Кровь с ладони я слизываю.
Не инстинктивно, совершенно осознанно.
Изысканный у него вкус…
Давно я не пробовала чужую боль вот так.
Ну, вот как, скажите, прикасаться к крови наглухо женатого Проши?
Это обычно слишком личный жест, интимный, пересекающиий незримую черту. Обозначая, что мой саб значит для меня безумно много.
Антон — значит.
Он значит столько, что мне даже страшно это осознавать.

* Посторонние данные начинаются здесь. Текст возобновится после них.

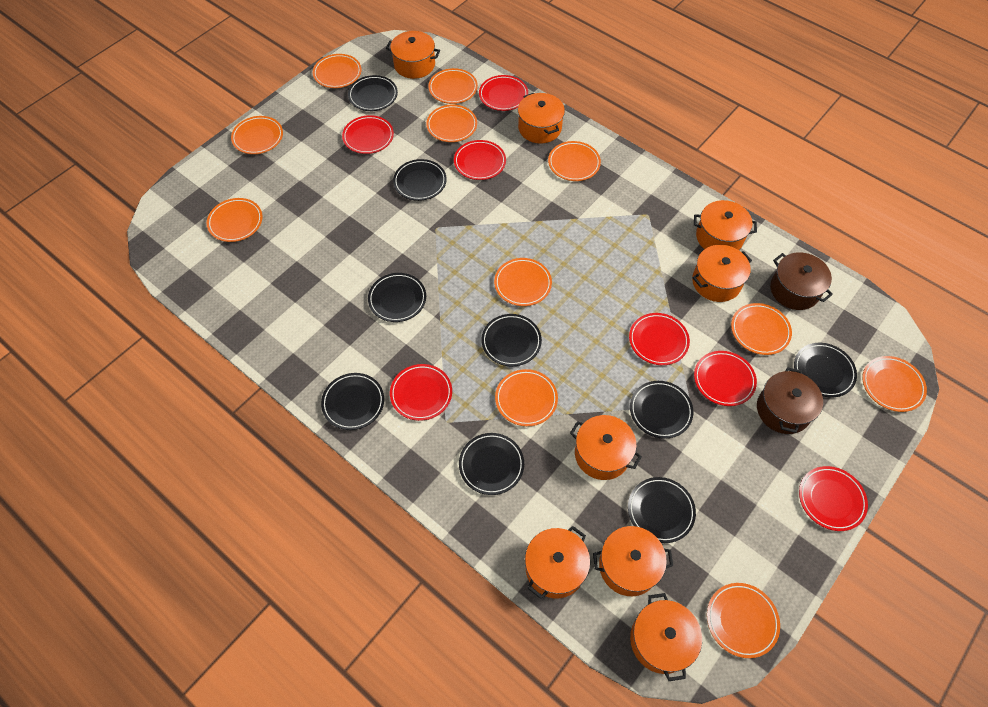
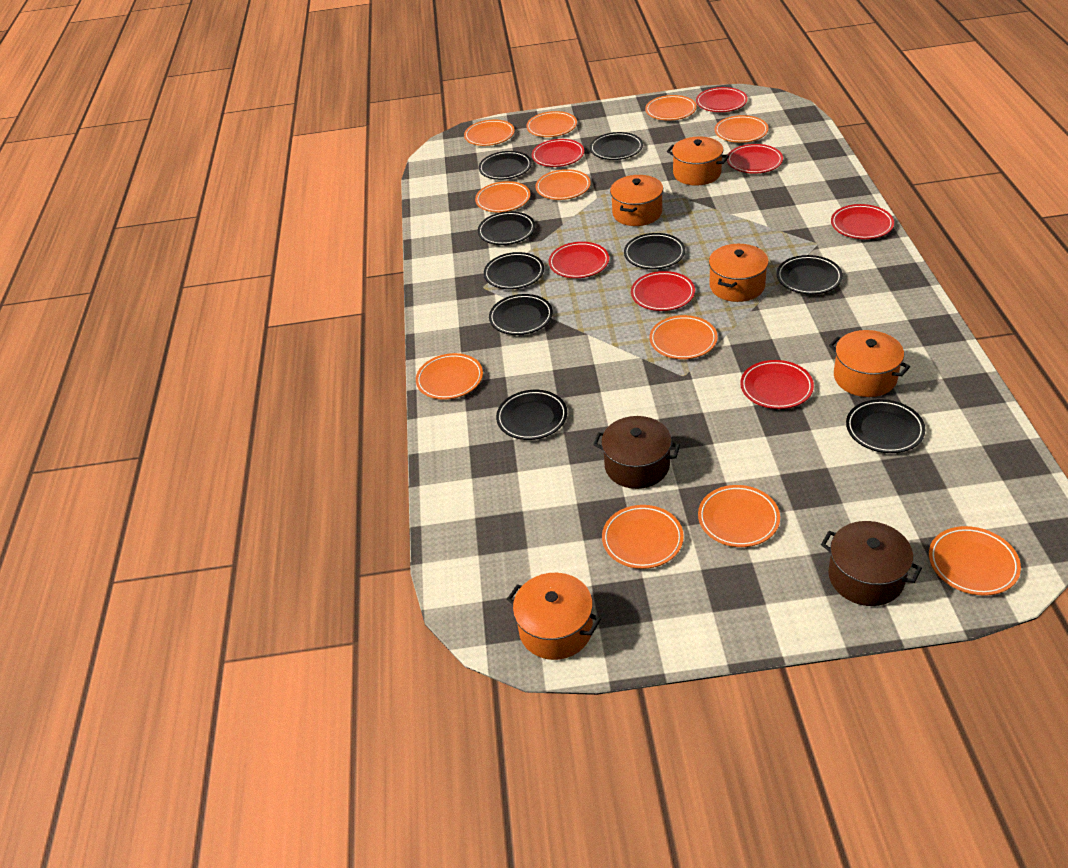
orange pot: 8 -> 5

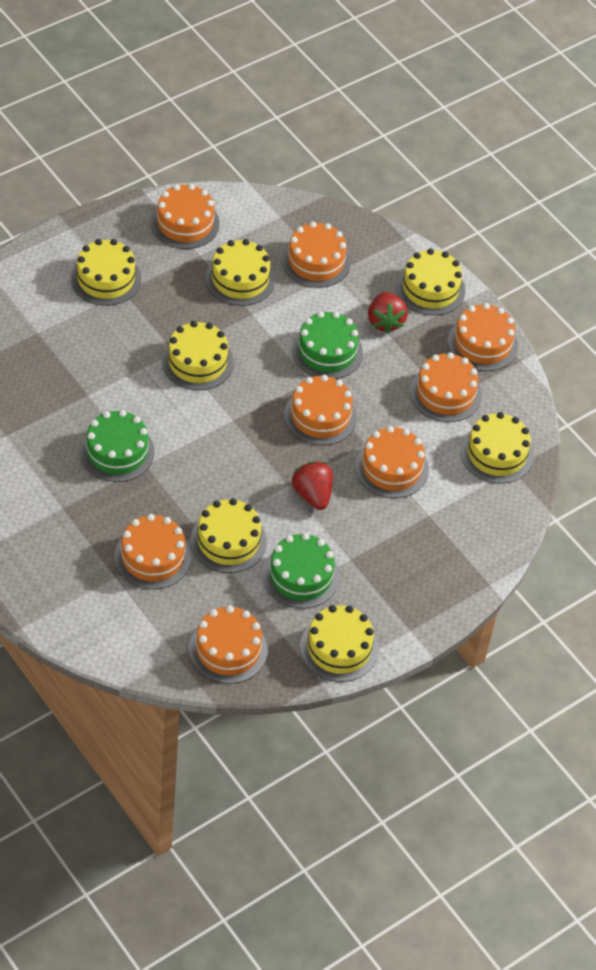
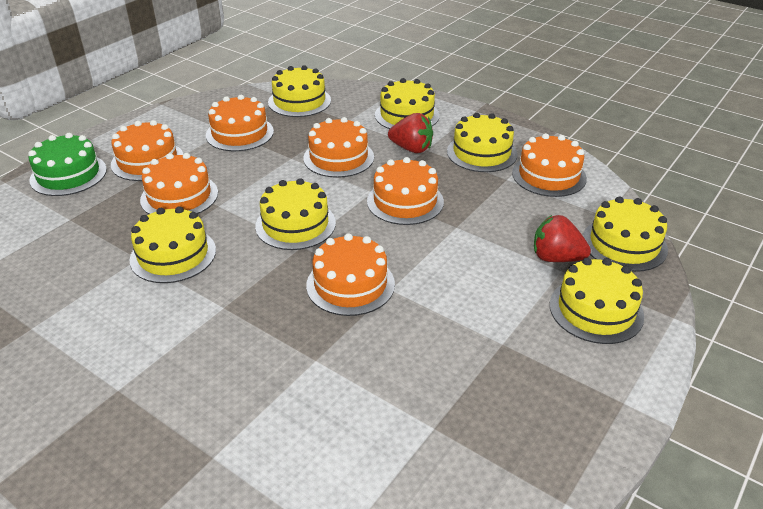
green cake: 3 -> 1
orange cake: 8 -> 7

И явившись ко мне сегодня, он меня просто приговорил. По крайней мере, больше врать самой себе у меня вряд ли получится…
Все.
Он позволил мне все.
А что могу предложить ему взамен я?
Глава 36. Ирия
Домина-куратор возвращается с мокрым полотенцем и аптечкой.
Останавливается, наблюдая за тем, как я распускаю завязки на маске Антона. Если честно, она может сделать замечание, ибо — ну, она-то не в курсе некоторых моих нюансов общения с Юрием и про настырного Верещагина она тоже не знает. И она может постоять за тайну личности контрактного саба, хотя сейчас ему нужно дыхание и свобода от всяких сдерживающих приспособлений типа кожаных масок, с их недышащей поверхностью и кучей вязок.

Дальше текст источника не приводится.